Proper mesh size is important in preventing recurrence. Intra-operative observations in recurrent hernia cases have revealed that the mesh slipped away from its medial fixation
]. This happens more commonly where a mesh is too large or too small: a large mesh can wrinkle, slipping from where it is anchored; shrinkage of a mesh that is too small can result in its being released from its points of fixation due to tension
Manufacturers worldwide produce meshes in a wide range of sizes and of styles. The availability of a range of products may be desirable and may provide some benefit where it is supportable. However, day-to-day budgeting realities in many contexts, especially in public hospitals in developing countries, mean that hospital purchasers must identify an affordable single product or limited range of products for use for all cases.
In terms of mesh length, the size determined by this study is 6% shorter than the 15.0 cm mesh recommended for use in the Lichtenstein technique. However, the 8.5 cm mesh width determined by this study is 21% wider than the recommended 7.0 cm. That the recommended mesh size may be too narrow in a proportion of the patient population is worrying as this has potential clinical implications: where the mesh is too narrow, in these patients it will not be possible to provide the size of overlap that is recommended to prevent recurrence.
These calculations have used the higher of the 95% confidence intervals to offer some degree of certainty that the true mean has been taken into account. Consideration of the full range of observed measurements further highlights that while the recommended length is appropriate, the recommended mesh width is a cause for concern in some cases. Addition of an 8.0 cm overlap allowance to the highest observed transverse arch aponeurosis measurement in this study results in a highest recommended mesh length of 15.2 cm, which is in line with the 15.0 cm recommendation. However, addition of a 4.0 cm overlap allowance to the observed 6.5 cm width suggests that in some cases a mesh as wide as 10.5 cm may be needed, 50% wider than the recommended mesh size.
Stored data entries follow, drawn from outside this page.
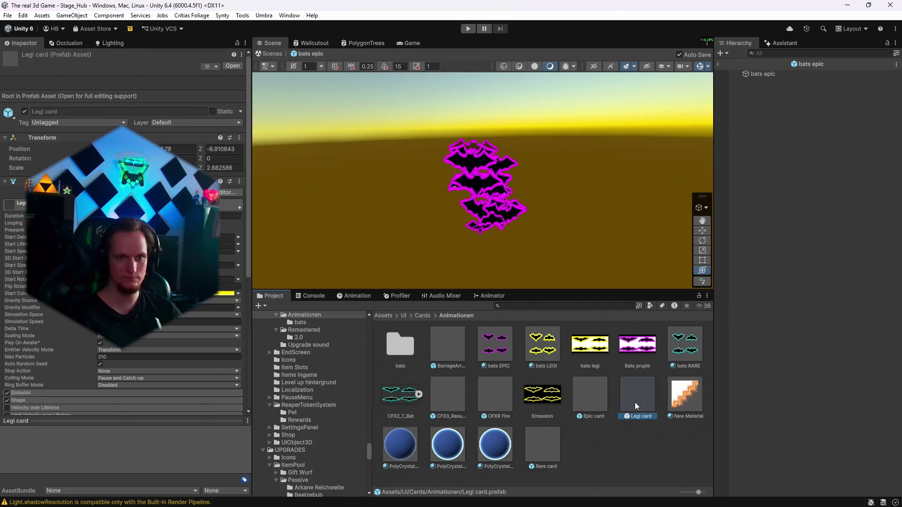
Step: Locate the Legi card's CFX_RayRounded material through its particle Renderer module
mouse_move(582, 195)
mouse_down()
mouse_move(586, 149)
mouse_move(583, 170)
mouse_up()
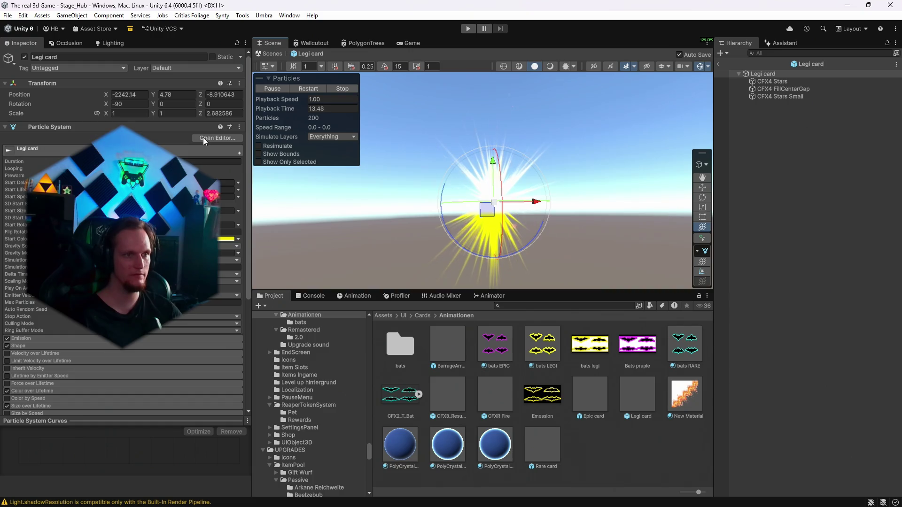
scroll(203, 138, down, 6)
click(26, 339)
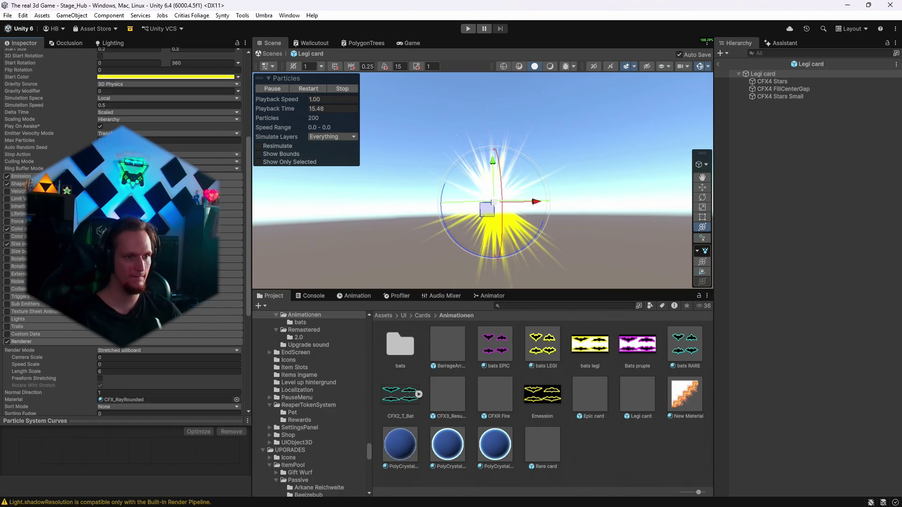
scroll(114, 370, down, 4)
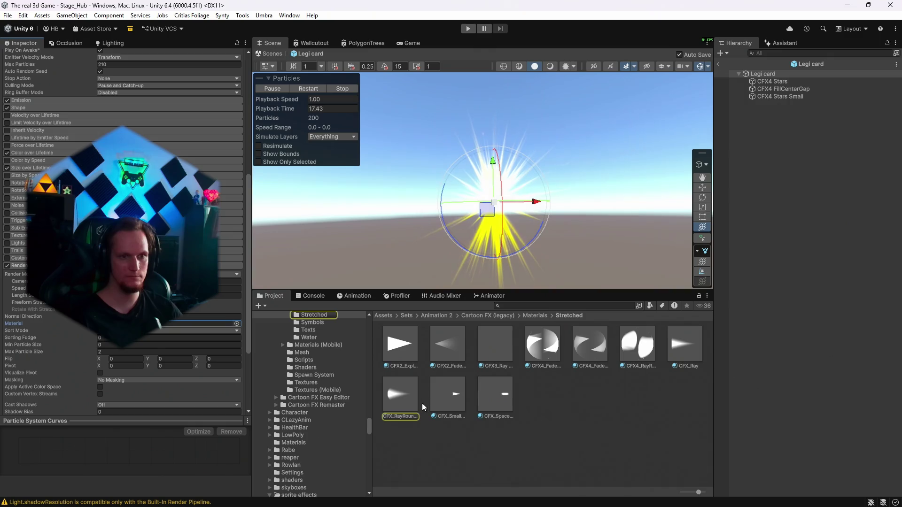
click(399, 399)
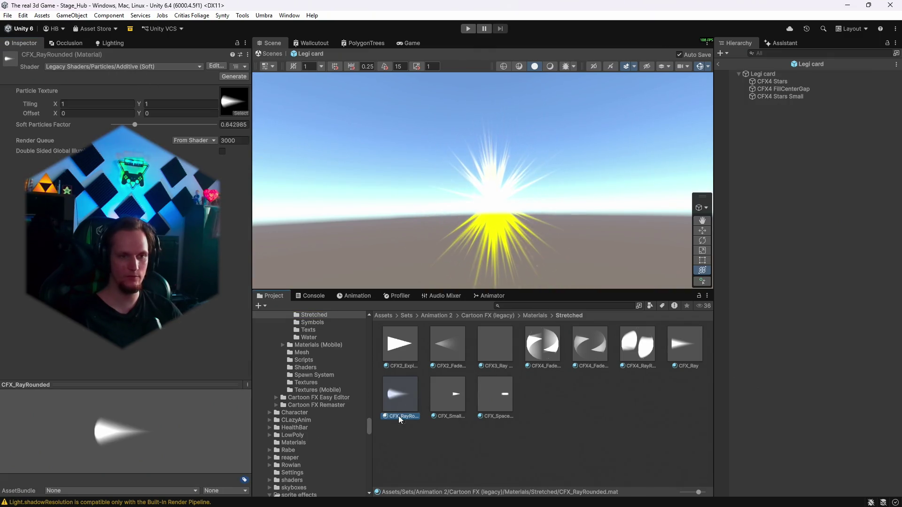
Step: Search the project for 'bats' and open the bats folder
scroll(312, 397, up, 2)
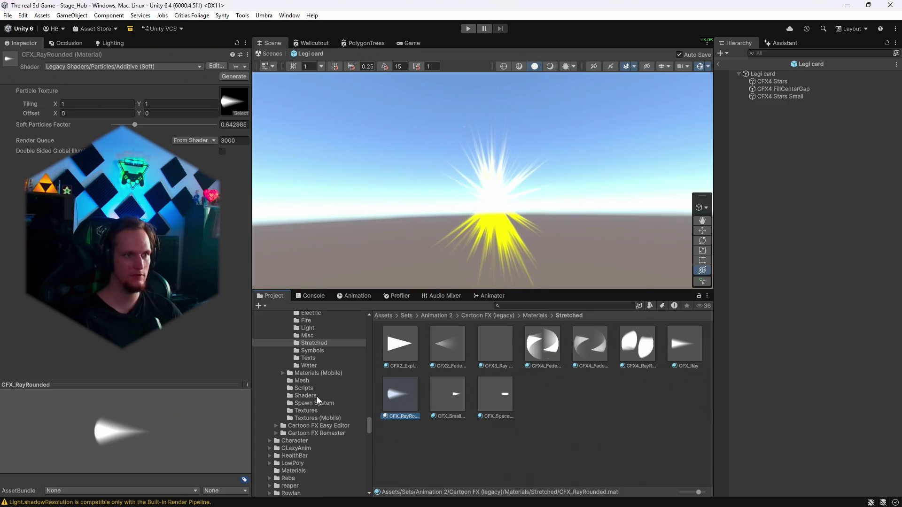
scroll(329, 402, up, 4)
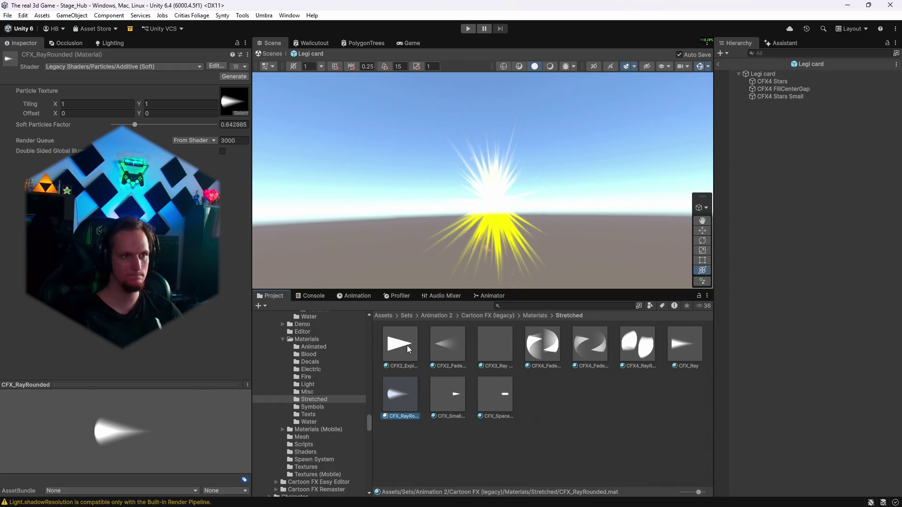
scroll(348, 387, up, 2)
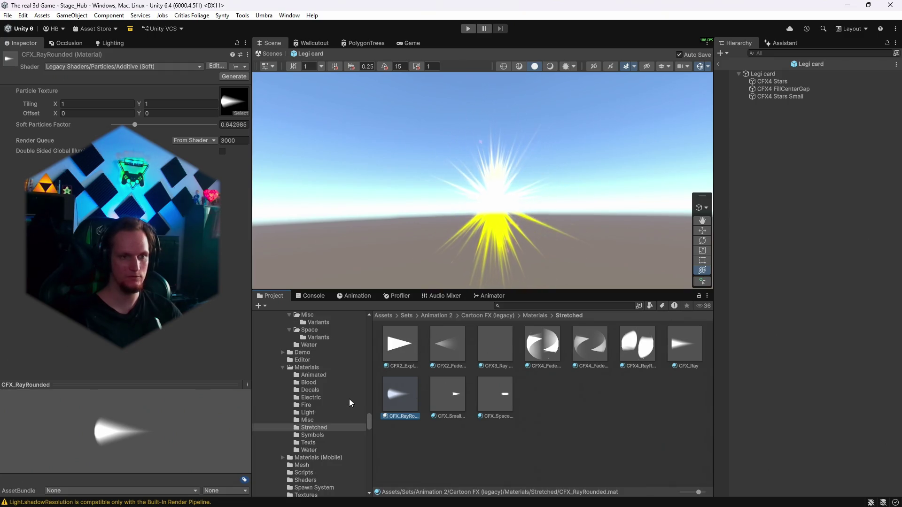
click(513, 306)
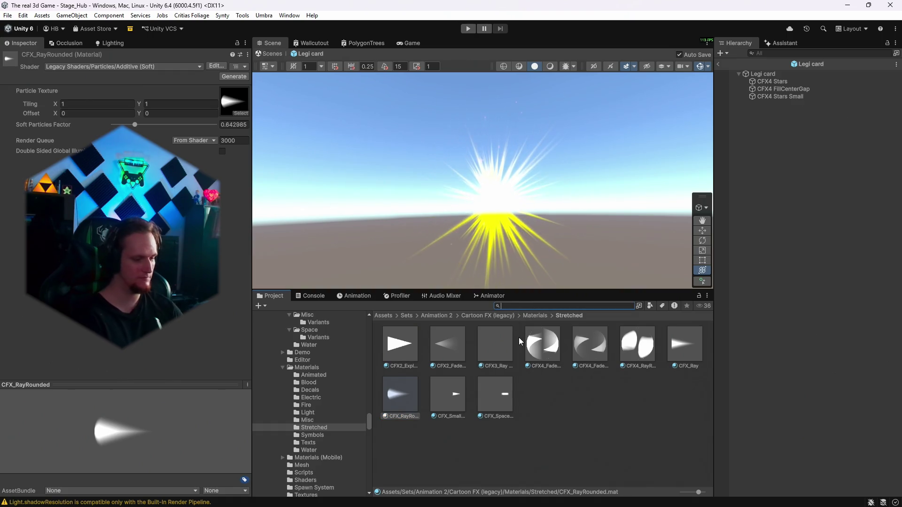
text(bats)
double_click(406, 343)
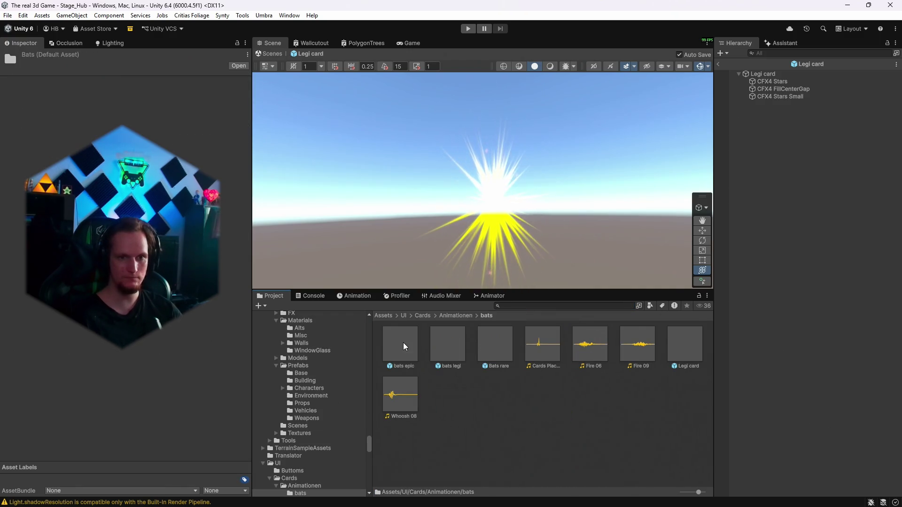
click(405, 348)
double_click(404, 348)
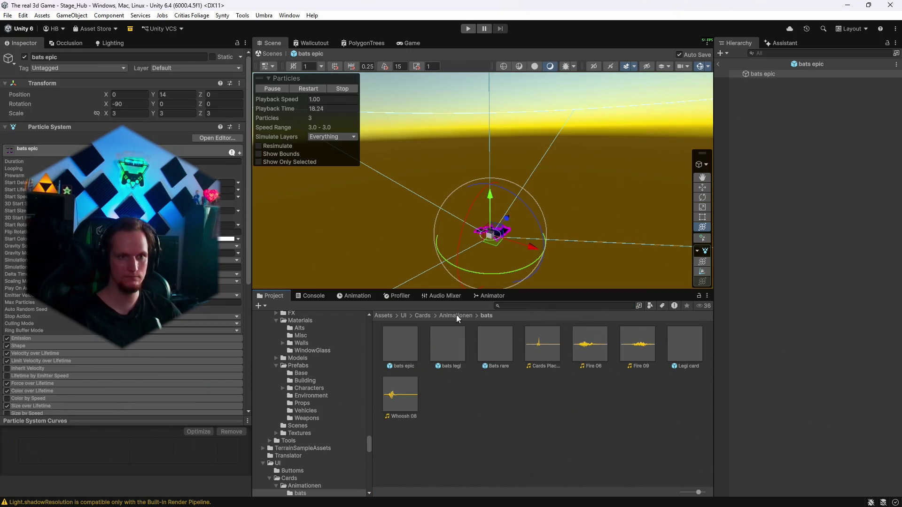
click(456, 316)
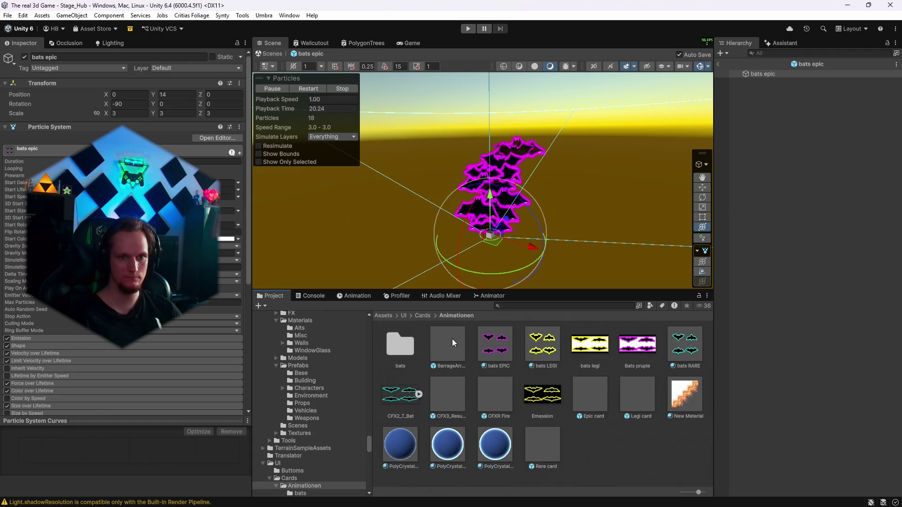
click(491, 352)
A prospective trial would be needed to determine what patient benefit, if any, would result from the adoption of 8.5cm x 14cm as the standard flat mesh size. However, it may be unlikely that such a trial will be conducted, since manufacturers are not required to produce such evidence. In addition, since the provision of a single flat mesh size for all patients is most likely to be the norm in low-resource settings, it is unlikely that a publicly funded trial is possible. Nevertheless, our findings may be of interest to manufacturers in determining the standard size of meshes they produce and to those who make surgical supply purchasing decisions.
This study is rare in its use of direct in vivo
measurements of the inguinal floor to determine an optimal dimension for mesh implants. The study also has limitations that must be acknowledged. It is a small sample, but the confidence intervals generated are relatively narrow, indicating consistency in measurements. The population considered is South East Asian (Filipino nationals of varying ethnic origin) and it is uncertain whether there may be regional variations in anatomical measurements that should be considered. That said, previous research has found no significant correlation between inguinal canal measurements and patients’ weight, height and body mass index
]. Only a small proportion of patients included had direct inguinal hernias. Further studies in larger samples of different ethnic origin are recommended, as are studies in patients with direct and indirect inguinal hernia in order to determine whether different optimal mesh sizes exist for the two indications.